Where a line of the data holds the word "优先级高", copy that line.

___ RECORDS SHOWN ___

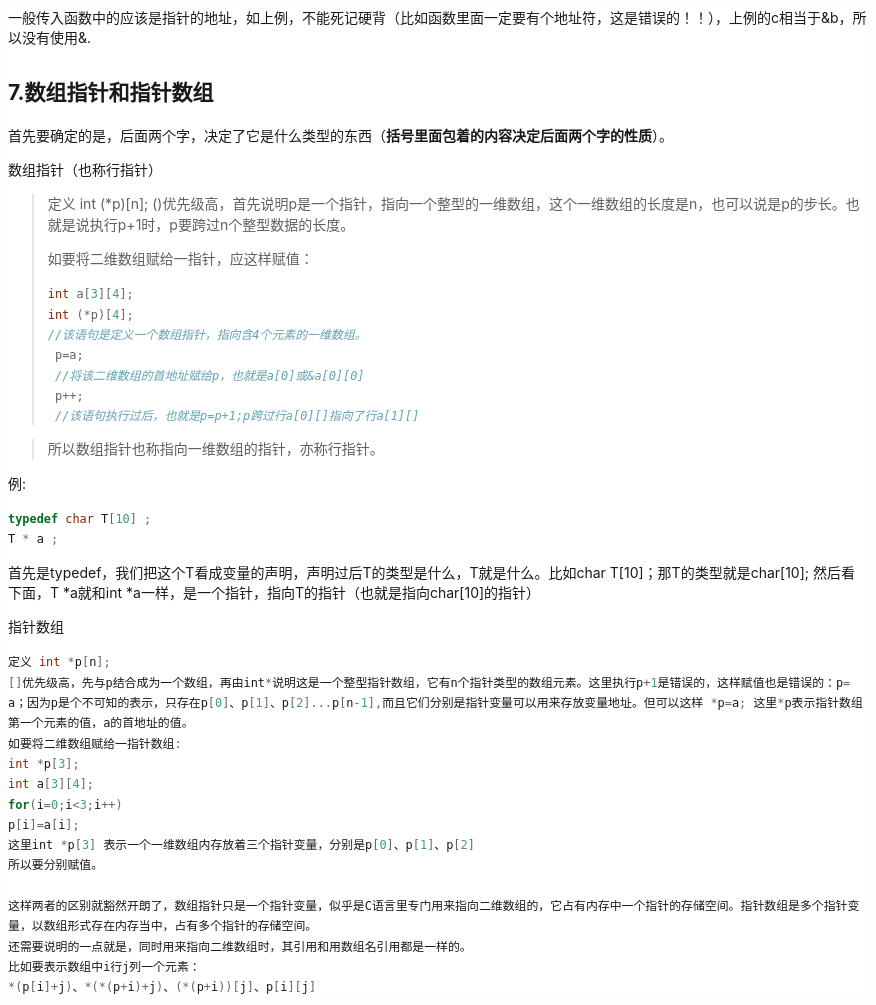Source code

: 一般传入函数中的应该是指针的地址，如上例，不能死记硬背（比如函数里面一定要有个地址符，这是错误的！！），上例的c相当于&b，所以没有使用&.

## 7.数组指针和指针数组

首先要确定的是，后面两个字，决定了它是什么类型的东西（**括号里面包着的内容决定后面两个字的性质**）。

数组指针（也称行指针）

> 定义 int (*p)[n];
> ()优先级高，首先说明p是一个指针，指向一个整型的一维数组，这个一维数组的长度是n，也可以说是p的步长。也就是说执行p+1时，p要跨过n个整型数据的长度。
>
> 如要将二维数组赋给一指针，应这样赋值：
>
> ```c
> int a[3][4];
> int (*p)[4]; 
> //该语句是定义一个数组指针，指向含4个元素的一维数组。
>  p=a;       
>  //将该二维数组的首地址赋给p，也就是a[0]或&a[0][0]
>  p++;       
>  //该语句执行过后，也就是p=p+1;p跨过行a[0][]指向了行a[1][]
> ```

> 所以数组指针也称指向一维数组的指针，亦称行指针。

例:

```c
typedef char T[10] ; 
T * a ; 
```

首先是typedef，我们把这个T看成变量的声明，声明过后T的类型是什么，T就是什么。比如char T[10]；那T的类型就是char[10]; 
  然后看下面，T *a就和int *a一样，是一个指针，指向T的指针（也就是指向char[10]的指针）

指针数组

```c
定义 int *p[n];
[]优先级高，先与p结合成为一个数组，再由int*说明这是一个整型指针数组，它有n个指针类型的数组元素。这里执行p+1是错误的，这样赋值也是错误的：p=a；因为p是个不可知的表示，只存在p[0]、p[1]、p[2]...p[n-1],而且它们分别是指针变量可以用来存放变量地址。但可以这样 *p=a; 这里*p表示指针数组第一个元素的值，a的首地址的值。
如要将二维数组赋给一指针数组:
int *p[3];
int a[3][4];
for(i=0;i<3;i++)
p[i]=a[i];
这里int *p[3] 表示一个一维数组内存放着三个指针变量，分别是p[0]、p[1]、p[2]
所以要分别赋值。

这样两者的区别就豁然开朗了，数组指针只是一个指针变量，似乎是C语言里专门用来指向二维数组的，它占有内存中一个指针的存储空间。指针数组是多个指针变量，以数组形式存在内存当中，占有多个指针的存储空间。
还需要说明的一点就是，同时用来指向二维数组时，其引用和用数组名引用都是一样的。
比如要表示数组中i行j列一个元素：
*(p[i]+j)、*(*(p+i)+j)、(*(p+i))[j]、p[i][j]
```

___

■ EXERCISE SOLUTION
> ()优先级高，首先说明p是一个指针，指向一个整型的一维数组，这个一维数组的长度是n，也可以说是p的步长。也就是说执行p+1时，p要跨过n个整型数据的长度。
[]优先级高，先与p结合成为一个数组，再由int*说明这是一个整型指针数组，它有n个指针类型的数组元素。这里执行p+1是错误的，这样赋值也是错误的：p=a；因为p是个不可知的表示，只存在p[0]、p[1]、p[2]...p[n-1],而且它们分别是指针变量可以用来存放变量地址。但可以这样 *p=a; 这里*p表示指针数组第一个元素的值，a的首地址的值。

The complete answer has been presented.